Why that I have written for Andrew Ng's course not accepted?

Andrew Ng's course in Coursera, which Stanford's Machine Learning course, features programming assignments that deal with implementing the algorithms taught in class. The goal of this assignment is to implement linear regression through gradient descent with an input set of X, y, theta, alpha (learning rate), and number of iterations.

I implemented this solution in Octave, the prescribed language in the course.

function [theta, J_history] = gradientDescent(X, y, theta, alpha, num_iters)

m = length(y); 
J_history = zeros(num_iters, 1);

numJ = size(theta, 1);

for iter = 1:num_iters

    for i = 1:m

        for j = 1:numJ

            temp = theta(j) - alpha /m *  X(i, j) * (((X * theta)(i, 1)) - y(i, 1));

            theta(j) = temp

        end

        prediction = X * theta;

J_history(iter, 1) = computeCost(X,y,theta) 

 end   

end

On the other hand, here is the cost function:

function J = computeCost(X, y, theta)

m = length(y); 

J = 0;

prediction = X * theta;

error = (prediction - y).^2;

J = 1/(2 * m) .* sum(error);

end

This does not pass the submit() function.

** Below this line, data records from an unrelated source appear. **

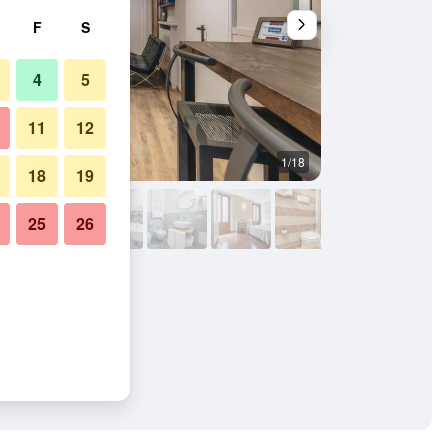
F
S
4
5
11
12
1/18
Bathroom
18
19
25
26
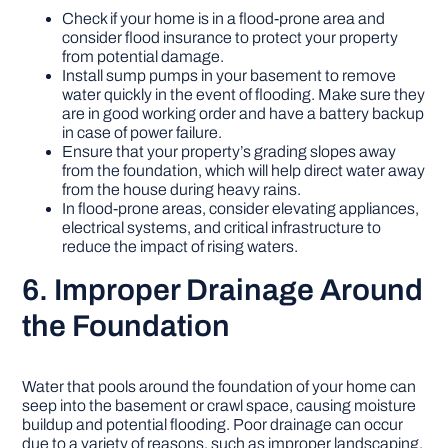
Check if your home is in a flood-prone area and
consider flood insurance to protect your property
from potential damage.
Install sump pumps in your basement to remove
water quickly in the event of flooding. Make sure they
are in good working order and have a battery backup
in case of power failure.
Ensure that your property’s grading slopes away
from the foundation, which will help direct water away
from the house during heavy rains.
In flood-prone areas, consider elevating appliances,
electrical systems, and critical infrastructure to
reduce the impact of rising waters.
6. Improper Drainage Around
the Foundation
Water that pools around the foundation of your home can
seep into the basement or crawl space, causing moisture
buildup and potential flooding. Poor drainage can occur
due to a variety of reasons, such as improper landscaping,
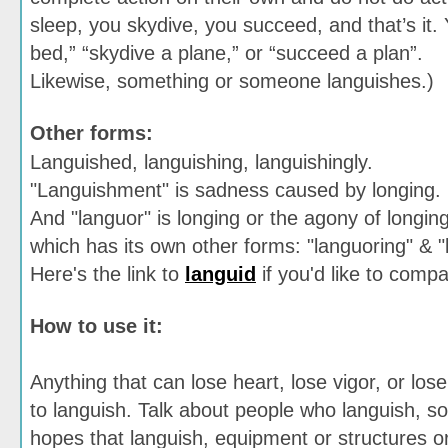
sleep, you skydive, you succeed, and that’s it. 
bed,” “skydive a plane,” or “succeed a plan”.
Likewise, something or someone languishes.)
Other forms:
Languished, languishing, languishingly.
"Languishment" is sadness caused by longing.
And "languor" is longing or the agony of longing
which has its own other forms: "languoring" & 
Here's the link to
languid
if you'd like to compar
How to use it:
Anything that can lose heart, lose vigor, or los
to languish. Talk about people who languish, so
hopes that languish, equipment or structures or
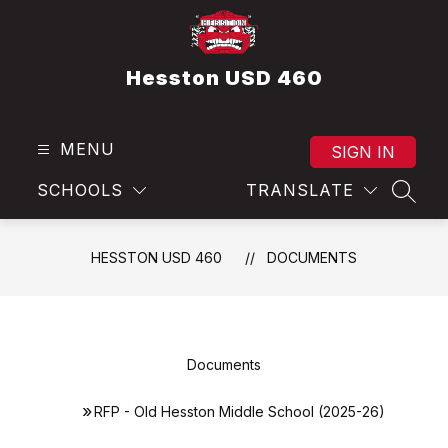
Skip
to
content
Hesston USD 460
MENU
SIGN IN
SCHOOLS
TRANSLATE
SEAR
HESSTON USD 460
DOCUMENTS
Documents
RFP - Old Hesston Middle School (2025-26)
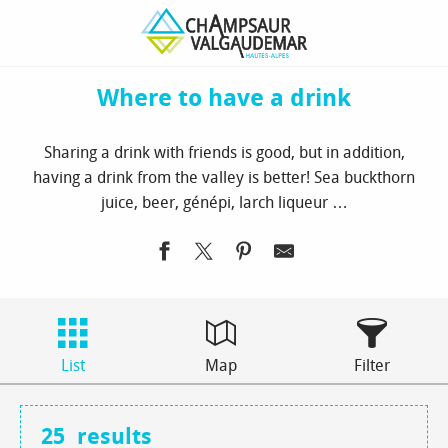
Aller
Homepage
to see / to do
Where to have a drink
au
contenu
principal
Where to have a drink
Sharing a drink with friends is good, but in addition,
having a drink from the valley is better! Sea buckthorn
juice, beer, génépi, larch liqueur …
List
Map
Filter
25
results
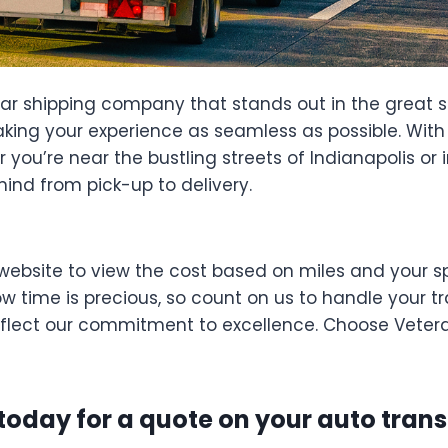
car shipping company that stands out in the great s
king your experience as seamless as possible. With o
you’re near the bustling streets of Indianapolis or i
mind from pick-up to delivery.
website to view the cost based on miles and your sp
 time is precious, so count on us to handle your tra
reflect our commitment to excellence. Choose Vetera
 today for a quote on your auto trans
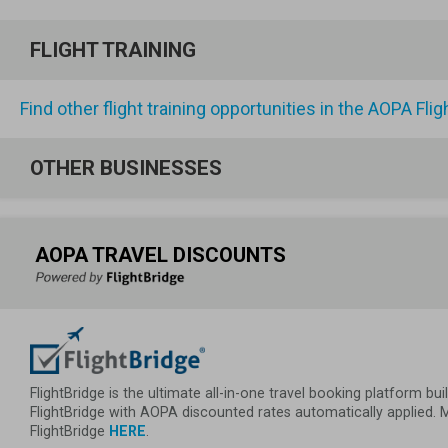
FLIGHT TRAINING
Find other flight training opportunities in the AOPA Fli
OTHER BUSINESSES
AOPA TRAVEL DISCOUNTS
FlightBridge is the ultimate all-in-one travel booking platform 
FlightBridge with AOPA discounted rates automatically applied.
FlightBridge 
HERE
.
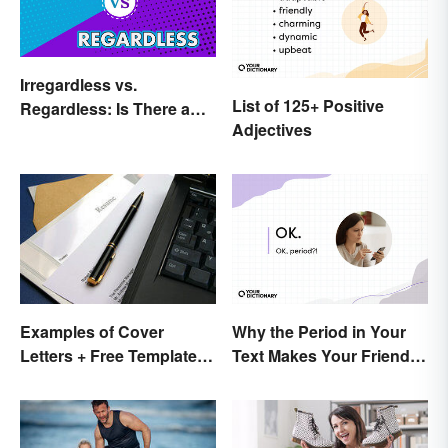
Irregardless vs.
List of 125+ Positive
Regardless: Is There a
Adjectives
Difference?
Why the Period in Your
Examples of Cover
Text Makes Your Friends
Letters + Free Template
Nervous
and Easy Tips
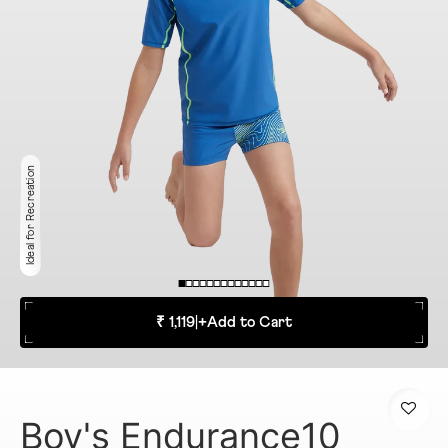
Ideal for Recreation
₹ 1,119
|
+
Add to Cart
Boy's Endurance10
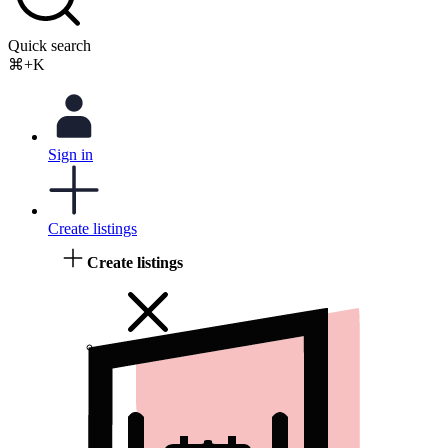
Quick search
⌘+K
Sign in
Create listings
Create listings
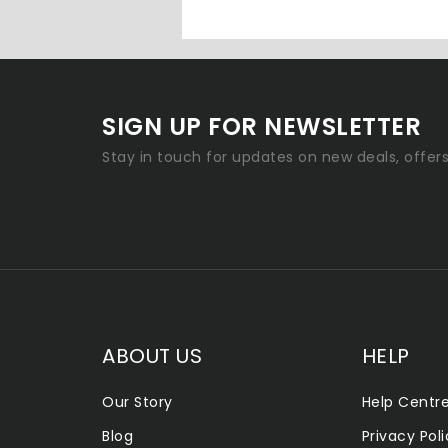
SIGN UP FOR NEWSLETTER
Stay in touch for updates on new deals, offer
ABOUT US
HELP
Our Story
Help Centr
Blog
Privacy Pol
ALLENTOWN SMOKE SHOP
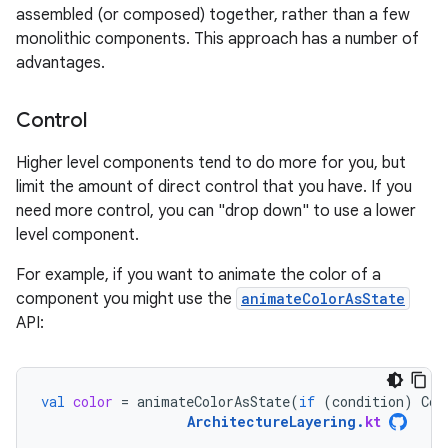
assembled (or composed) together, rather than a few
monolithic components. This approach has a number of
advantages.
Control
Higher level components tend to do more for you, but
limit the amount of direct control that you have. If you
need more control, you can "drop down" to use a lower
level component.
For example, if you want to animate the color of a
component you might use the
animateColorAsState
API:
val
color
=
animateColorAsState
(
if
(
condition
)
Col
ArchitectureLayering
.
kt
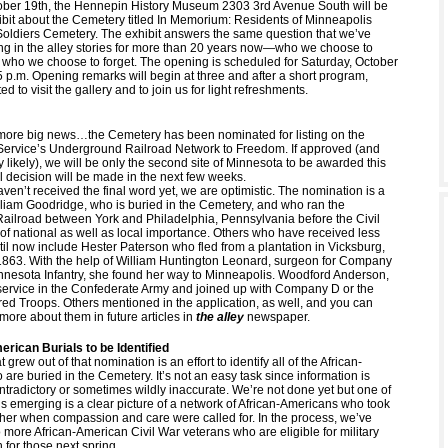
ober 19th, the Hennepin History Museum 2303 3rd Avenue South will be
ibit about the Cemetery titled In Memorium: Residents of Minneapolis
oldiers Cemetery. The exhibit answers the same question that we’ve
g in the alley stories for more than 20 years now—who we choose to
ho we choose to forget. The opening is scheduled for Saturday, October
5 p.m. Opening remarks will begin at three and after a short program,
ed to visit the gallery and to join us for light refreshments.
more big news…the Cemetery has been nominated for listing on the
Service’s Underground Railroad Network to Freedom. If approved (and
 likely), we will be only the second site of Minnesota to be awarded this
l decision will be made in the next few weeks.
en’t received the final word yet, we are optimistic. The nomination is a
lliam Goodridge, who is buried in the Cemetery, and who ran the
ilroad between York and Philadelphia, Pennsylvania before the Civil
 of national as well as local importance. Others who have received less
til now include Hester Paterson who fled from a plantation in Vicksburg,
 1863. With the help of William Huntington Leonard, surgeon for Company
innesota Infantry, she found her way to Minneapolis. Woodford Anderson,
ervice in the Confederate Army and joined up with Company D or the
red Troops. Others mentioned in the application, as well, and you can
more about them in future articles in
the alley
newspaper.
erican Burials to be Identified
 grew out of that nomination is an effort to identify all of the African-
re buried in the Cemetery. It’s not an easy task since information is
ontradictory or sometimes wildly inaccurate. We’re not done yet but one of
 is emerging is a clear picture of a network of African-Americans who took
ther when compassion and care were called for. In the process, we’ve
 more African-American Civil War veterans who are eligible for military
 for those next spring.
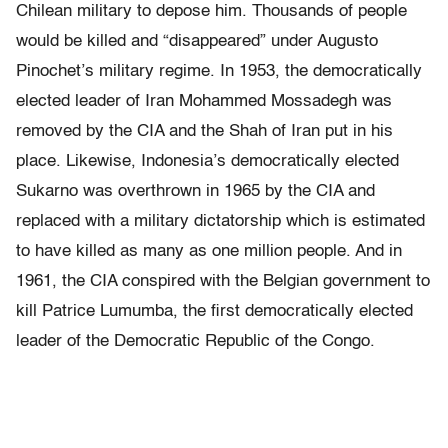
Chilean military to depose him. Thousands of people
would be killed and “disappeared” under Augusto
Pinochet’s military regime. In 1953, the democratically
elected leader of Iran Mohammed Mossadegh was
removed by the CIA and the Shah of Iran put in his
place. Likewise, Indonesia’s democratically elected
Sukarno was overthrown in 1965 by the CIA and
replaced with a military dictatorship which is estimated
to have killed as many as one million people. And in
1961, the CIA conspired with the Belgian government to
kill Patrice Lumumba, the first democratically elected
leader of the Democratic Republic of the Congo.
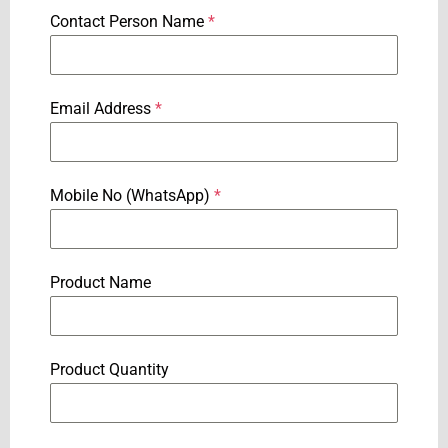
Contact Person Name
*
Email Address
*
Mobile No (WhatsApp)
*
Product Name
Product Quantity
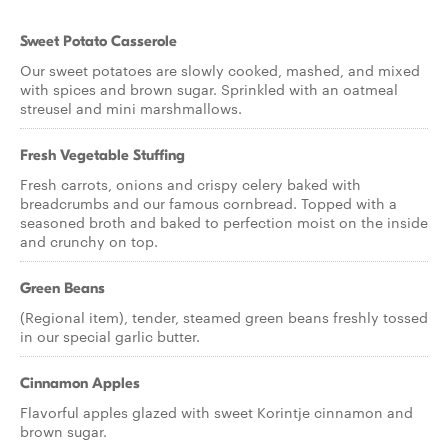
Sweet Potato Casserole
Our sweet potatoes are slowly cooked, mashed, and mixed
with spices and brown sugar. Sprinkled with an oatmeal
streusel and mini marshmallows.
Fresh Vegetable Stuffing
Fresh carrots, onions and crispy celery baked with
breadcrumbs and our famous cornbread. Topped with a
seasoned broth and baked to perfection moist on the inside
and crunchy on top.
Green Beans
(Regional item), tender, steamed green beans freshly tossed
in our special garlic butter.
Cinnamon Apples
Flavorful apples glazed with sweet Korintje cinnamon and
brown sugar.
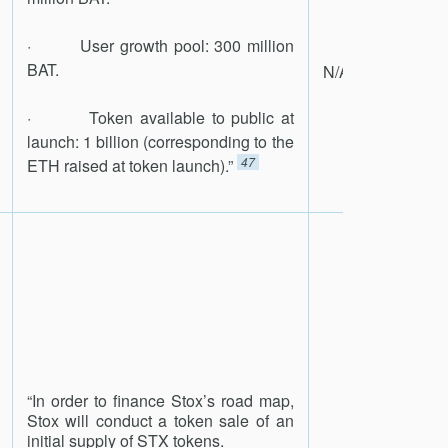
· User growth pool: 300 million
BAT.
N/A
· Token available to public at
launch: 1 billion (corresponding to the
47
ETH raised at token launch).”
“In order to finance Stox’s road map,
Stox will conduct a token sale of an
initial supply of STX tokens.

The submit() function simply validates the data through passing an unknown test case.

I have checked other questions on StackOverflow but I really don't get it. :)

Thank you very much!

Solution

Your gradient seems to be correct and as already pointed out in the answer given by @Kasinath P, it is likely that the problem is that the code is too slow. You just need to vectorize it. In Matlab/Octave, you usually need to avoid for loops (note that although you have parfor in Matlab, it is not yet available in octave). So it is always better, performance-wise, to write something like A*x instead of iterating over each row of A with a for loop. You can read about vectorization here.

If I understand correctly, X is a matrix of size m*numJ where m is the number of examples, and numJ is the number of features (or the dimension of the space where each point lies. In that case, you can rewrite your cost function as

(1/(2*m)) * (X*theta-y)'*(X*theta-y);%since ||v||_2^2=v'*v for any vector v in Euclidean space

Now, we know from basic matrix calculus that for any two vectors s and v that are functions from R^{num_J} to R^m, the Jacobian of s^{t}v is given by

s^{t}Jacobian(v)+v^{t}*Jacobian(s) %this Jacobian will have size 1*num_J.

Applying that to your cost function, we obtain

jacobian=(1/m)*(theta'*X'-y')*X;

So if you just replace

for i = 1:m
    for j = 1:numJ
        %%% theta(j) updates
    end
end

with

%note that the gradient is the transpose of the Jacobian we've computed 
theta-=alpha*(1/m)*X'*(X*theta-y)

you should see a great increase in performance.